Même souvenir pour Thomas. S’il n’a jamais échangé avec son champion préféré, Pete Sampras, il garde en mémoire un petit trophée d’un des plus grands joueurs de tennis de l’histoire : sa serviette. Pour d’autres, l’aventure prend une dimension encore plus symbolique : celle d’accéder aux finales, au même titre que les meilleurs joueurs. Mais pour y parvenir, il faut faire partie des plus rigoureux, des plus constants, des plus solides sur l’ensemble du tournoi. "On aime tous la compétition, on a envie d’être meilleurs, de se donner à fond, raconte Rose. Il y a des moments de fatigue, forcément. Mais quand on vise la finale, on va chercher des ressources qu’on ne pensait pas avoir." Car atteindre ce niveau, c’est aussi vivre une autre expérience du tournoi : celle des grands rendez-vous, des derniers jours de compétition, où les ramasseurs sont au contact direct avec leurs champions préférés. "C’est la concrétisation de tous les efforts !", confirme Baptiste, qui a eu la chance de faire la demi-finale Sinner-Alcaraz, en 2024.

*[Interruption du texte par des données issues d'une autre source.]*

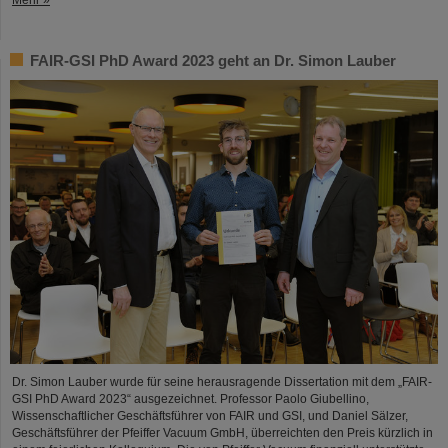
FAIR-GSI PhD Award 2023 geht an Dr. Simon Lauber
Dr. Simon Lauber wurde für seine herausragende Dissertation mit dem „FAIR-
GSI PhD Award 2023“ ausgezeichnet. Professor Paolo Giubellino,
Wissenschaftlicher Geschäftsführer von FAIR und GSI, und Daniel Sälzer,
Geschäftsführer der Pfeiffer Vacuum GmbH, überreichten den Preis kürzlich in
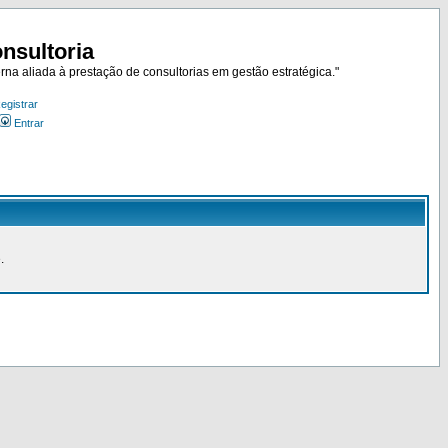
nsultoria
rna aliada à prestação de consultorias em gestão estratégica."
egistrar
Entrar
.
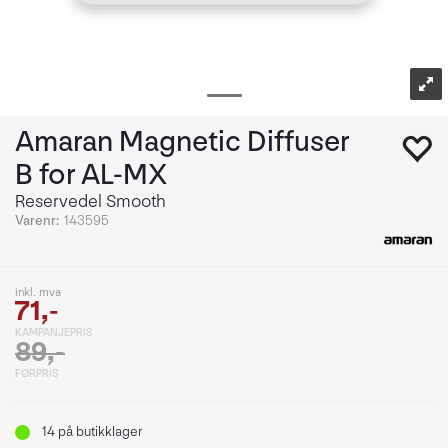
Amaran Magnetic Diffuser
B for AL-MX
Reservedel Smooth
Varenr:
143595
inkl. mva
71,-
KAMPANJEPRIS
89,-
FØRPRIS
14
på butikklager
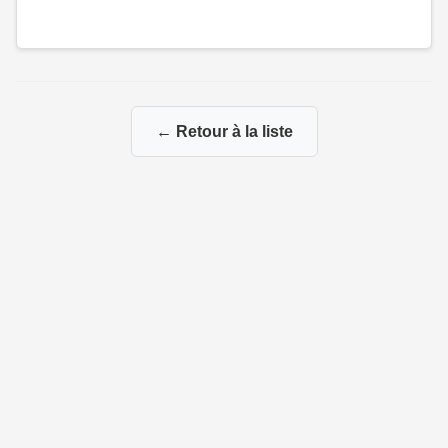
← Retour à la liste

Une belle aventure humaine avant tout
Mais ce que beaucoup retiennent surtout, ce sont les liens. Entre eux. "Quand on rentre en tant que “ballos”, on entre dans une bulle, une sorte de colonie de vacances élitiste, où l’on découvre de l’intérieur les coulisses d’un tournoi que l’on n’a jusque-là connu qu’à la télévision", note Juliette. Très vite, l’expérience dépasse le cadre du court. Les trois semaines de tournoi deviennent une vie à part entière, rythmée par les mêmes visages, les mêmes horaires, les mêmes habitudes. Ensemble du matin au soir, les jeunes ramasseurs partagent tout : les attentes, la fatigue, les moments de tension comme les éclats de rire. "On mange “ballos”, on vit “ballos”", résume Juliette.

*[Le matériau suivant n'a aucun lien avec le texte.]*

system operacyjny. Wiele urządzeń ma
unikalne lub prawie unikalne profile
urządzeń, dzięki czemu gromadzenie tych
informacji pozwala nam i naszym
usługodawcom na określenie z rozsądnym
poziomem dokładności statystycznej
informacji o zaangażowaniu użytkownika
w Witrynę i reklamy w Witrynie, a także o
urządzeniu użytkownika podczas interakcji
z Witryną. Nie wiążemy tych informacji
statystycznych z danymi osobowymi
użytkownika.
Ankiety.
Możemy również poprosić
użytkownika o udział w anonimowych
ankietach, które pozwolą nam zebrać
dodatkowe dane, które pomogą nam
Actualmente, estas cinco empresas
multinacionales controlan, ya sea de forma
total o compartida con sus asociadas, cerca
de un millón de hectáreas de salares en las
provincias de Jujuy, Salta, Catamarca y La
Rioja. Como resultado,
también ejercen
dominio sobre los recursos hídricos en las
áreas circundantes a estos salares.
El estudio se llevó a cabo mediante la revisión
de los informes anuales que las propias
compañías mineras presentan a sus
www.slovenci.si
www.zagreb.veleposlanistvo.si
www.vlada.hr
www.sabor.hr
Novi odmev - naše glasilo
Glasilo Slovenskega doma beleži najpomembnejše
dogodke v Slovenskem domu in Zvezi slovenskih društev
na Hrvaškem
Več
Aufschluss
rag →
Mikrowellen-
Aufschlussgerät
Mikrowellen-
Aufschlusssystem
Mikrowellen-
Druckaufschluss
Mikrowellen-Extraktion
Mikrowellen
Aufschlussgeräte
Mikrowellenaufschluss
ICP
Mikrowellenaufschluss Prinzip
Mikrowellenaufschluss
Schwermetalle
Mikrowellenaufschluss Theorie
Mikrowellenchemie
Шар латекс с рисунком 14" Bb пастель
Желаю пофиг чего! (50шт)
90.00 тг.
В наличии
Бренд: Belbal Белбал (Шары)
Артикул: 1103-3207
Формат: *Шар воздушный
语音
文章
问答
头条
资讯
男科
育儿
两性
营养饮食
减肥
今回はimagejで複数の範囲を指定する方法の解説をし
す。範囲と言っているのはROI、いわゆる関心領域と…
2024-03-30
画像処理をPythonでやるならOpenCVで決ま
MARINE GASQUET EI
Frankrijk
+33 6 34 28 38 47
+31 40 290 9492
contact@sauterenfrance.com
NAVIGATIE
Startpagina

"C’était incroyable d’appartenir à cette famille qui structure et organise cet univers à part."
Sur les courts, les binômes deviennent essentiels. Le travail en duo impose une confiance absolue : se comprendre sans parler, anticiper les gestes de l’autre, se soutenir dans les moments de pression. Une coordination qui, au fil des jours, dépasse largement le simple cadre du jeu, crée une proximité immédiate et souvent de belles amitiés. C’est ainsi que dix ans après, Juliette reste inséparable de ses trois meilleurs amis Flore, Jeanne et Théo. "À nous quatre, nous formons un joyeux quatuor", sourit la jeune femme. Même constat pour Baptiste, qui s’est lié d’une belle amitié avec Rose et de nombreux autres jeunes. "Nous sommes issus des différents coins de la France, mais nous continuons à nous écrire et à nous donner des nouvelles", souligne-t-il. Thomas, lui, se souvient encore de ses échanges avec les arbitres, les vendeurs de boissons, le personnel de la sécurité… Toutes les petites mains qui font vivre Roland-Garros au quotidien. "C’était incroyable d’appartenir à cette famille qui structure et organise cet univers à part", abonde-t-il.

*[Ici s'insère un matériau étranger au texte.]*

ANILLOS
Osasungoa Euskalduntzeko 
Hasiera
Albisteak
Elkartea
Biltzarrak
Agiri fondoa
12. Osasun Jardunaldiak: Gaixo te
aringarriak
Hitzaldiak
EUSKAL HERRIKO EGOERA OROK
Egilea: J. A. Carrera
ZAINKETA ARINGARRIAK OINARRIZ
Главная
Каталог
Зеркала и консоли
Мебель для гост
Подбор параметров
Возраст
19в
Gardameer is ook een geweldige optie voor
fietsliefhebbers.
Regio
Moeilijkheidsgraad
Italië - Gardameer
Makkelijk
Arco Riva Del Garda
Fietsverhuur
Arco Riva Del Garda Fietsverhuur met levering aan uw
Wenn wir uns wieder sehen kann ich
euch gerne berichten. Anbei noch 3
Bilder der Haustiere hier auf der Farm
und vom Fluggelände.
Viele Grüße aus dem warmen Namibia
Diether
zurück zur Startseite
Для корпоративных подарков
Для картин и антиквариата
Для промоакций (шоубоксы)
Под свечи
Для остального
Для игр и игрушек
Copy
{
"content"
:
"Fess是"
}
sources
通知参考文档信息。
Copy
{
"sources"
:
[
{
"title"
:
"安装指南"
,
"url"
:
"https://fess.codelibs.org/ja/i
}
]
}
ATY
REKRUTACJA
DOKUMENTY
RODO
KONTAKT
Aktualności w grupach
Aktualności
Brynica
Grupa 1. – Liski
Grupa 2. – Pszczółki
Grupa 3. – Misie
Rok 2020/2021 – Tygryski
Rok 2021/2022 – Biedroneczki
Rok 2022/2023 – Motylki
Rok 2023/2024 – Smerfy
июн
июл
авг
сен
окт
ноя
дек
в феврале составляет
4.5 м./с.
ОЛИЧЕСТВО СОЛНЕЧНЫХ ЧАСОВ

Au-delà des liens tissés pendant le tournoi, reste aussi une empreinte plus intime, plus durable, qui dépasse largement les courts et les semaines passées à Roland-Garros : une expérience qui s’inscrit dans le temps long, bien après la dernière balle jouée. Avec les années, les souvenirs se précisent, les sensations reviennent, comme si le tournoi continuait d’exister autrement, en arrière-plan des parcours de chacun. Et pour certains, cette mémoire se prolonge encore aujourd’hui dans des groupes d’anciens sur les réseaux sociaux, notamment sur Facebook, où les “ballos” continuent d’échanger photos, anecdotes et souvenirs partagés. Une façon de faire vivre, à distance, cette parenthèse commune qui ne s’efface jamais tout à fait : celle d’avoir appartenu, même brièvement, à l’un des plus grands et plus prestigieux tournois de tennis du monde.